Decode the bytes of a TensorData into an s.

encodeTensorData :: Shape -> s a -> TensorData a

Encode an s into a TensorData.

The values should be in row major order, e.g.,

element 0: index (0, ..., 0) element 1: index (0, ..., 1) ...

newtype Scalar a

Constructors

Scalar 

Fields

unScalar :: a
 

Instances

TensorDataType Vector a => TensorDataType Scalar a 
Eq a => Eq (Scalar a) 
Floating a => Floating (Scalar a) 
Fractional a => Fractional (Scalar a) 
Num a => Num (Scalar a) 
Ord a => Ord (Scalar a) 
Real a => Real (Scalar a) 
RealFloat a => RealFloat (Scalar a) 
RealFrac a => RealFrac (Scalar a) 
Show a => Show (Scalar a) 
IsString a => IsString (Scalar a) 

newtype Shape

Shape (dimensions) of a tensor.

Constructors

Shape [Int64] 

type OneOf ts a = (TensorType a, TensorTypes ts, NoneOf (AllTensorTypes \\ ts) a)

A Constraint specifying the possible choices of a TensorType.

We implement a Constraint like OneOf '[Double, Float] a by turning the natural representation as a conjunction, i.e.,

   a == Double || a == Float

into a disjunction like

    a /= Int32 && a /= Int64 && a /= ByteString && ...

using an enumeration of all the possible TensorTypes.

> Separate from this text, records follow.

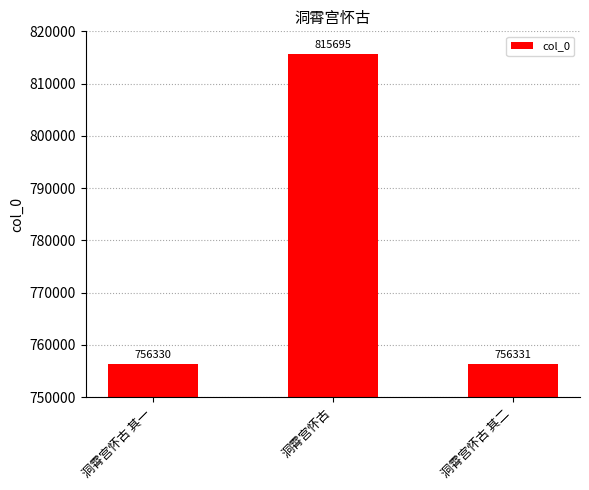

What is the ratio of the value at 洞霄宫怀古 其二 to the value at 洞霄宫怀古?

0.9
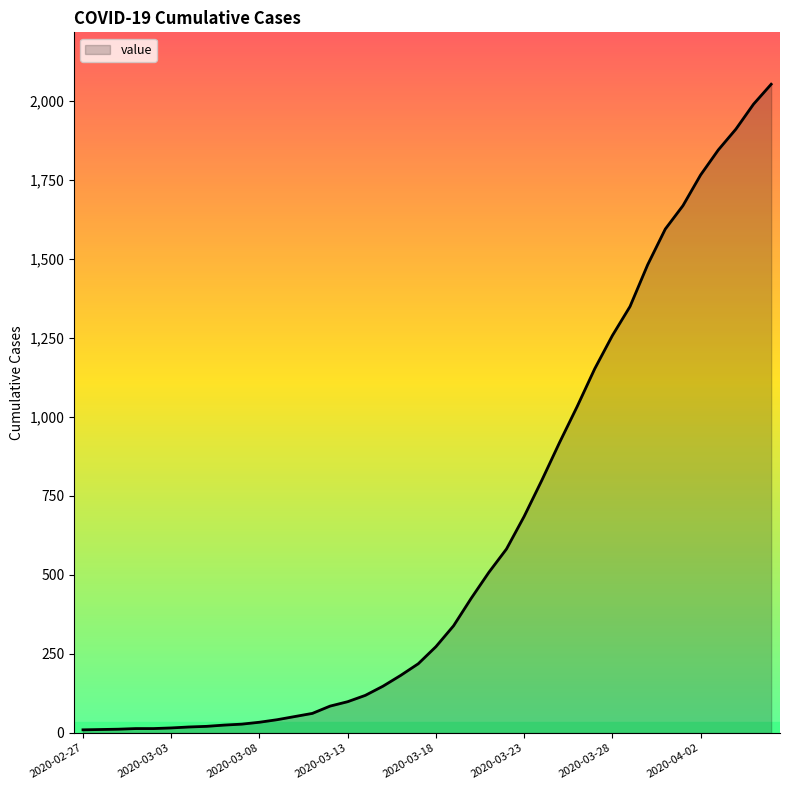

What is the difference between the maximum and minimum values?

2042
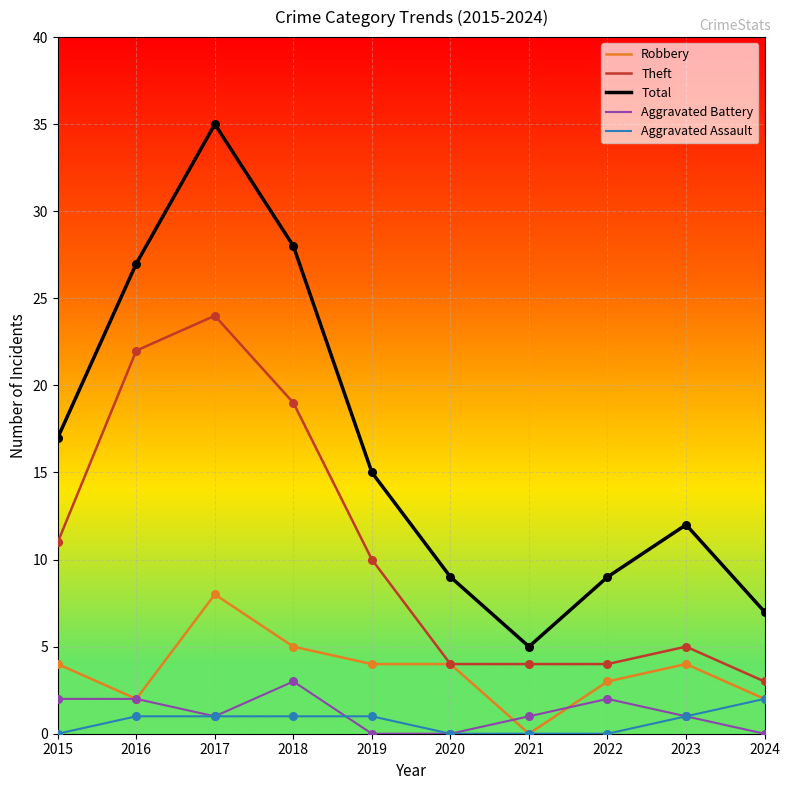

Is the value of Aggravated Battery at 2020 greater than the value of Total at 2018?

No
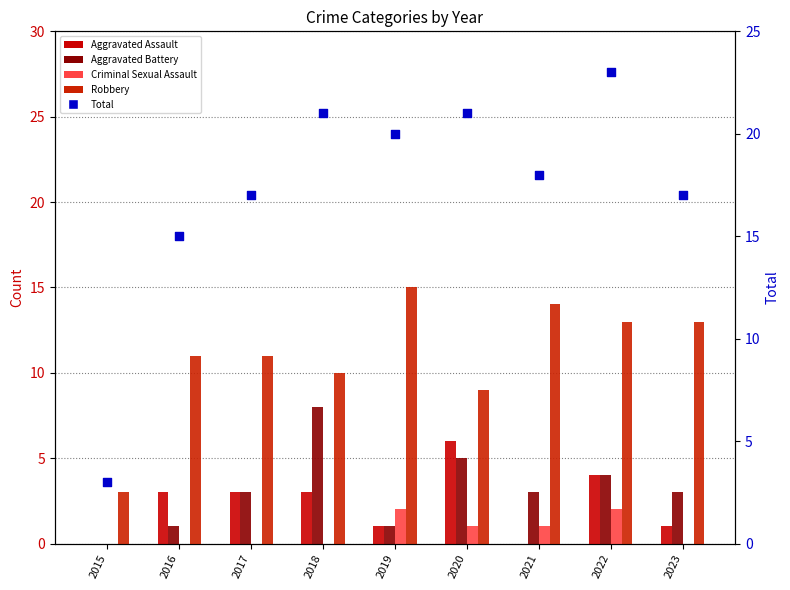

Which series has the largest total across all categories?

Total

type family a /= b :: Constraint

A constraint checking that two types are different.

Equations

a /= a = TypeError a ~ ExcludedCase 
a /= b = () 

Op combinators

colocateWith :: (MonadBuild m, Rendered v) => Tensor v b -> m a -> m a

Places all nodes rendered in the given Build action on the same device as the given Tensor (see also withDevice). Make sure that the action has side effects of rendering the desired tensors. A pure return would not have the desired effect.

newtype Device

A device that a node can be assigned to. There's a naming convention where the device names are constructed from job and replica names.

Constructors

Device 

Fields

deviceName :: Text
 

withDevice :: MonadBuild m => Maybe Device -> m a -> m a

Set a device for all nodes rendered in the given Build action (unless further overridden by another use of withDevice).

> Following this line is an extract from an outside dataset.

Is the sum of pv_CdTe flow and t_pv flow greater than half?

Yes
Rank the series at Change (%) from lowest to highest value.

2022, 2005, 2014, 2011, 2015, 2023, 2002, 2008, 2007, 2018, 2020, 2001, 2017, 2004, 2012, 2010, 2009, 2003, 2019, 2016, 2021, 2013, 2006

withNameScope :: MonadBuild m => Text -> m a -> m a

Prepend a scope to all nodes rendered in the given Build action.

Dependencies

withControlDependencies :: (MonadBuild m, Nodes t) => t -> m a -> m a

Modify a Build action, such that all new ops rendered in it will depend on the nodes in the first argument.

group :: (MonadBuild m, Nodes t) => t -> m ControlNode

Create an op that groups multiple operations.

When this op finishes, all ops in the input n have finished. This op has no output.

Misc

noOp :: MonadBuild m => m ControlNode

Does nothing. Only useful as a placeholder for control edges.